§ **TASK LIST**:
A) Update the robots meta tag page from "By default, spiders" through "a meta tag.", changing "spiders" to "crawlers".
B) Carry on the web page about robots meta tags from the point where it ends.

━━━━━ EXTRACT PROVIDED

|
Meta
Tags to control indexing and crawling
::
Search
engines dispatch search spiders (robots)
to visit your site and follow the links
on your site. This is called 'crawling'.
Every page that a spider went to, it will
collect
keywords
and report
it back to base. This action is called
'indexing'. When a user search for a keyword
on a search engine,
the search
engine then uses this database of keywords
collected by its spiders to show the user
relevant search results.
Search spiders will visit every page that
is linked from the certain page that they
are on. Once they moved to the linked page,
they will visit every link on that linked
page. This process is carried out until
every linked page on your site is visited
and indexed. Once this happens, they will
leave your site and come back to it once
in a while to index changes to your site.
By default, spiders will index every page
and follow every link on each page. To
control this default action, you can use
Meta Tags.
Implementing
the robots Meta Tags
::
Put the robots Meta Tag in your HTML
in the header
of your web page between the <head> and </head> tags
in the form of a meta tag.
Following
are four examples of this code;
<meta name="robots" content="index,
follow">
<meta name="robots" content="noindex,
follow">
<meta name="robots" content="index,
nofollow">
<meta name="robots" content="noindex,
nofollow">
As you can observe, they are different
combinations of index, noindex, follow
and nofollow. The meaning of each parameter
is explained below:
index - spiders will analyse the page for
search results.

━━━━━━━━━━
━━━━━ MATERIAL SHOWN

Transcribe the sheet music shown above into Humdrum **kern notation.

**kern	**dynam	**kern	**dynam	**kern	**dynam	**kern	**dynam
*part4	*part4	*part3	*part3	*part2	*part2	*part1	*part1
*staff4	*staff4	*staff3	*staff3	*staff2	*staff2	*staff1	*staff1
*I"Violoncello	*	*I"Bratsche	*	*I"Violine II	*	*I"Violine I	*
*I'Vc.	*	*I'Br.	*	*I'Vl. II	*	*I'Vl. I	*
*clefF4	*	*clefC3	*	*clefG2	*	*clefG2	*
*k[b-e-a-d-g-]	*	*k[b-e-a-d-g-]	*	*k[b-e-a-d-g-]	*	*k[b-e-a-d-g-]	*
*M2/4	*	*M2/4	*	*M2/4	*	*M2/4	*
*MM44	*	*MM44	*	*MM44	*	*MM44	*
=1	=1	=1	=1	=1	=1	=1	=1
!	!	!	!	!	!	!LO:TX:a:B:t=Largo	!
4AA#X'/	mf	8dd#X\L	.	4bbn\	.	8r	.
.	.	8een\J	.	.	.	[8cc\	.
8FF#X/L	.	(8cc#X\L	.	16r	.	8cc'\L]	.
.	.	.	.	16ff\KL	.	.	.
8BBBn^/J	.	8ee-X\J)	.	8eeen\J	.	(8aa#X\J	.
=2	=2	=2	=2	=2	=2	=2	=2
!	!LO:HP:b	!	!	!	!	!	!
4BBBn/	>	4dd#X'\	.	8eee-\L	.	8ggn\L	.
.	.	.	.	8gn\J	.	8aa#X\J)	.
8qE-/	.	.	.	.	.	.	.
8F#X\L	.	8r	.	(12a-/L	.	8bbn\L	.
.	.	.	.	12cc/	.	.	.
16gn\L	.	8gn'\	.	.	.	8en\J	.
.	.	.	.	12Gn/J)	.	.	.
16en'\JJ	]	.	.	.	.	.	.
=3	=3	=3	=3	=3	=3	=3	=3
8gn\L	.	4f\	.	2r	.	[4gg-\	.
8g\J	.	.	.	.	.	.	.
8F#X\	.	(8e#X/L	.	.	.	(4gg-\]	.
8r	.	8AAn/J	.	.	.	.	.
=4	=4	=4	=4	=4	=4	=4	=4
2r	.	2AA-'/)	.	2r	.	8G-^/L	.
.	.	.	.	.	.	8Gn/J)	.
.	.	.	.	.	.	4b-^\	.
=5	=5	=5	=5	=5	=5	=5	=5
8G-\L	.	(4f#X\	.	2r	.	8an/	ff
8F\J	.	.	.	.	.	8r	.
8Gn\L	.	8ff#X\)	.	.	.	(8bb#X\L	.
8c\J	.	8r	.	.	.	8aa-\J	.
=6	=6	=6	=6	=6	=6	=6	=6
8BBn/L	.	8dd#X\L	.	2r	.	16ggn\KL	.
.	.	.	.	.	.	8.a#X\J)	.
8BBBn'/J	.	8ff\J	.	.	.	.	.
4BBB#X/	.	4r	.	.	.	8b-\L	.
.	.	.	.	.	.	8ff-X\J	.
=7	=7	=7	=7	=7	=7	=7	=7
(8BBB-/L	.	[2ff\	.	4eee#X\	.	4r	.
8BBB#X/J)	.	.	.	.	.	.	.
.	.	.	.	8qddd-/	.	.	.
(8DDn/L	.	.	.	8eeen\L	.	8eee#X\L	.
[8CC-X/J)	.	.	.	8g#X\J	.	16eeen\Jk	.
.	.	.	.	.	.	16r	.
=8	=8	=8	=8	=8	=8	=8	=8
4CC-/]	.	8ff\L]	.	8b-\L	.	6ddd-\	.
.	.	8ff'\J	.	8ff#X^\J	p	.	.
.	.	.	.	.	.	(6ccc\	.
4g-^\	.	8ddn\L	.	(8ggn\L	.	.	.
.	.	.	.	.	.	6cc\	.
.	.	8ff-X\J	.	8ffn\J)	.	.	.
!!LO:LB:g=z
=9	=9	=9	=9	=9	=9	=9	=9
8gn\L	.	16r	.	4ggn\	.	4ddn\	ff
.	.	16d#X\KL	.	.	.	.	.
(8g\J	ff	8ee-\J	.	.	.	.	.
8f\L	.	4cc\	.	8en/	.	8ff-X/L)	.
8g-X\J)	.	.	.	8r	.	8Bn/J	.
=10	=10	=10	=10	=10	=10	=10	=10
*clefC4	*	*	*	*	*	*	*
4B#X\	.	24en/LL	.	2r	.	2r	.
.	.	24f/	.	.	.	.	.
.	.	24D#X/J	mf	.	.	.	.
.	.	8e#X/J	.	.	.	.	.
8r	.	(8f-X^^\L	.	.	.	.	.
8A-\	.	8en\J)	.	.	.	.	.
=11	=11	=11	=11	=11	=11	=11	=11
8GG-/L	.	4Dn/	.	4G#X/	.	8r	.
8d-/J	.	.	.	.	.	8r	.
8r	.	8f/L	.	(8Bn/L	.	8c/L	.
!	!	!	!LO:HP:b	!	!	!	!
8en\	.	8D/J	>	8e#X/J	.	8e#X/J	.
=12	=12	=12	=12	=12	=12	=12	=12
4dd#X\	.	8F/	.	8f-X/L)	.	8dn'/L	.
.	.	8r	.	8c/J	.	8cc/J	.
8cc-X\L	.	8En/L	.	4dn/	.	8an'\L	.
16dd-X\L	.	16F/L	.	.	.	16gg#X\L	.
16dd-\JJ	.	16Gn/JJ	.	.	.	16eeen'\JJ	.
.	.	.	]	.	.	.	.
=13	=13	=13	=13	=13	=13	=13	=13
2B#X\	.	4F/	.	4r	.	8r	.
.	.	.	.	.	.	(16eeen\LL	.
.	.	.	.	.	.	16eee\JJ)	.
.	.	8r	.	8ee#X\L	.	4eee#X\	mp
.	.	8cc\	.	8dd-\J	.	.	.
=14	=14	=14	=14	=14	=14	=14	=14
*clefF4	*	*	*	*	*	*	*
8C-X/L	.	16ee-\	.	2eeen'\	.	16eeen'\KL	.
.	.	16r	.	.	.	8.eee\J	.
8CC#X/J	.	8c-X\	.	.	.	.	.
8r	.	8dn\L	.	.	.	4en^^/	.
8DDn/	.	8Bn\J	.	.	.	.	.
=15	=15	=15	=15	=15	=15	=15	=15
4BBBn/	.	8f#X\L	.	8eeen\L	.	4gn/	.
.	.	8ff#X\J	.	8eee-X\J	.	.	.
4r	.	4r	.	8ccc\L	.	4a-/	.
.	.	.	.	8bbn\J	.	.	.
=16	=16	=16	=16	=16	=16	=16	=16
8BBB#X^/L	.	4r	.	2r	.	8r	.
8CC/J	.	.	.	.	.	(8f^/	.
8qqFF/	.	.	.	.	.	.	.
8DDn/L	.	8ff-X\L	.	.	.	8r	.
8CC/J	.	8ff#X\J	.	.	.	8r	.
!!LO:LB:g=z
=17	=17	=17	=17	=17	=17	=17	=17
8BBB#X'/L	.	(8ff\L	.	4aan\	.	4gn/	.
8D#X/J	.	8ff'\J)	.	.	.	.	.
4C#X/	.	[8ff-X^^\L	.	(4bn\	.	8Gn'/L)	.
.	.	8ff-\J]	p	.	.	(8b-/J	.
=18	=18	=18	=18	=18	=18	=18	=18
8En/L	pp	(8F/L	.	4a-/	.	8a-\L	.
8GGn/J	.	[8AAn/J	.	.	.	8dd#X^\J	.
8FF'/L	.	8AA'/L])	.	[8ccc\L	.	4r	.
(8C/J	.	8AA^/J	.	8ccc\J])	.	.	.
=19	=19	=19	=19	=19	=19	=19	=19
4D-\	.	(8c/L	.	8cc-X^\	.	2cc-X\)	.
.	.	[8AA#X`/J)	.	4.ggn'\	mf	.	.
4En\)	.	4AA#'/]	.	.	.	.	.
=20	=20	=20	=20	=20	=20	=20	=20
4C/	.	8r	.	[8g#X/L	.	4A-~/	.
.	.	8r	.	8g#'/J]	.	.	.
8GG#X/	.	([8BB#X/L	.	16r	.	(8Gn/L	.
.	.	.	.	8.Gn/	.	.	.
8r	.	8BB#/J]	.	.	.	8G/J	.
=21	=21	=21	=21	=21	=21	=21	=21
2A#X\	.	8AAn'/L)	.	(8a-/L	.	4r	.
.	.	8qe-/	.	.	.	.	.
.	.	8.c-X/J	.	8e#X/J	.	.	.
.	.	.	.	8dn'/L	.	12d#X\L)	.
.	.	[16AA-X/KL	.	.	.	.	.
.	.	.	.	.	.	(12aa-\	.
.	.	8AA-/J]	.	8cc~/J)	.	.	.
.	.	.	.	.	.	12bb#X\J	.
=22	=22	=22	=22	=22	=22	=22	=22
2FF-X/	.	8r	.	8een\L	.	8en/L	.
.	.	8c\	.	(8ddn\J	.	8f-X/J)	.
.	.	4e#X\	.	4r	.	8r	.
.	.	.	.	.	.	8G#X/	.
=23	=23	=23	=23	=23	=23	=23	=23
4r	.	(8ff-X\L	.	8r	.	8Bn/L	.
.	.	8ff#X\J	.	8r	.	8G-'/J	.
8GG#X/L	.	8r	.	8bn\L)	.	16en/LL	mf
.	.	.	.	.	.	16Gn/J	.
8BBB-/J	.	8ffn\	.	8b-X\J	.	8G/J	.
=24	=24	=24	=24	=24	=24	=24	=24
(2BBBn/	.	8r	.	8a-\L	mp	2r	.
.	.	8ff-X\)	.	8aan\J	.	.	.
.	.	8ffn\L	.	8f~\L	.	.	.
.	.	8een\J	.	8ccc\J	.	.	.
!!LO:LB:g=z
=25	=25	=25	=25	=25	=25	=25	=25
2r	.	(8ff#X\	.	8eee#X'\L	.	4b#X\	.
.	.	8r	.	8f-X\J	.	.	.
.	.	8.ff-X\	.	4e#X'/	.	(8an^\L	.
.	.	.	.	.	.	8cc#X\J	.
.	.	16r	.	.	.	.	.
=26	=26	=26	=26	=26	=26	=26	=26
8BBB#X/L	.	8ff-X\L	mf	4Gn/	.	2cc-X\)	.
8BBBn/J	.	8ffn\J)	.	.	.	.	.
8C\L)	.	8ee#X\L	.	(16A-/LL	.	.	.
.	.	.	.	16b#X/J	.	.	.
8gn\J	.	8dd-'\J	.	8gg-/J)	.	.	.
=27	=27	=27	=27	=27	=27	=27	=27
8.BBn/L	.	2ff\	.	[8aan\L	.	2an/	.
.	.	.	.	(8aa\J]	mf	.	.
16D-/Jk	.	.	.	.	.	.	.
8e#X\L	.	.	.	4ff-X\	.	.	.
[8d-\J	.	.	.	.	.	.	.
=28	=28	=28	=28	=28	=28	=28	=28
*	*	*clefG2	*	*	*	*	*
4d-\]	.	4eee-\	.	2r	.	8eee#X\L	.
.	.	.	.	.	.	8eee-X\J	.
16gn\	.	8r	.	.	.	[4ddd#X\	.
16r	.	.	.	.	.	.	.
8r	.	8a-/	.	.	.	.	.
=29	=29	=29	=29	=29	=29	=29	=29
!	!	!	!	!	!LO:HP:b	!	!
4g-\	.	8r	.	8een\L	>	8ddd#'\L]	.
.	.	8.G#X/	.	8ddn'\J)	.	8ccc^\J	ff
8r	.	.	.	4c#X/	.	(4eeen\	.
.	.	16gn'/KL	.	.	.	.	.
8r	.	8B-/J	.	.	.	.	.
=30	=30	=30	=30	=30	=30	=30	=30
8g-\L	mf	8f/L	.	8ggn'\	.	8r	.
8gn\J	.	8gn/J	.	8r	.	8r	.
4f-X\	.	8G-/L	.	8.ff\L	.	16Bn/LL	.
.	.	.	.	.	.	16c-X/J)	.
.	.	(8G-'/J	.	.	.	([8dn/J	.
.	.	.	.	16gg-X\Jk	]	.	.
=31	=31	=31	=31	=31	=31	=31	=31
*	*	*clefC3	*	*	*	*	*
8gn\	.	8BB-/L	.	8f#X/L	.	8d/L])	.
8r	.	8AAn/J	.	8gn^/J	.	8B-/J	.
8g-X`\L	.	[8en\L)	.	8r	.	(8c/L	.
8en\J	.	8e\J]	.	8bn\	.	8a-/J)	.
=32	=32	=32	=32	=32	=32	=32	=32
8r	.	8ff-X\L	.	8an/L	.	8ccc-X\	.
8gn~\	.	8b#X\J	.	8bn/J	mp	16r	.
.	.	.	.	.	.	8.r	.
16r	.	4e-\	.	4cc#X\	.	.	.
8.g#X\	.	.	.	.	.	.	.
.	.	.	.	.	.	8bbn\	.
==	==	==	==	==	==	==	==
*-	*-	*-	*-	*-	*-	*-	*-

━━━━━━━━━━

§ **EXERCISE RESULTS**:
A)
By default, crawlers will index every page
and follow every link on each page. To
control this default action, you can use
Meta Tags.
Implementing
the robots Meta Tags
::
Put the robots Meta Tag in your HTML
in the header
of your web page between the <head> and </head> tags
in the form of a meta tag.

B)
noindex - spiders will not analyse the
page for search results.
follow - spiders will follow the links
used on that page.
nofollow - spiders will
not follow the links used on that page.
By default, all spiders will treat pages
without the robots meta tag as "index,
follow".
Based on your combination of index and
follow parameters, you would then insert
the robots meta tags
into your
HTML in the header as follows:
<html>
< head>
<title>A
Page</title>
<meta name="robots" content="noindex,
nofollow">
</head>
That's it! The above example is using
noindex and nofollow which will be treated
by spiders as if that page is not there.
Special Notes:
If you have highly confidential material
that you do not want to be seen by just
anybody, this is not adequate protection.
To protect
sensitive data, implement password
protection that requires visitors to log
in.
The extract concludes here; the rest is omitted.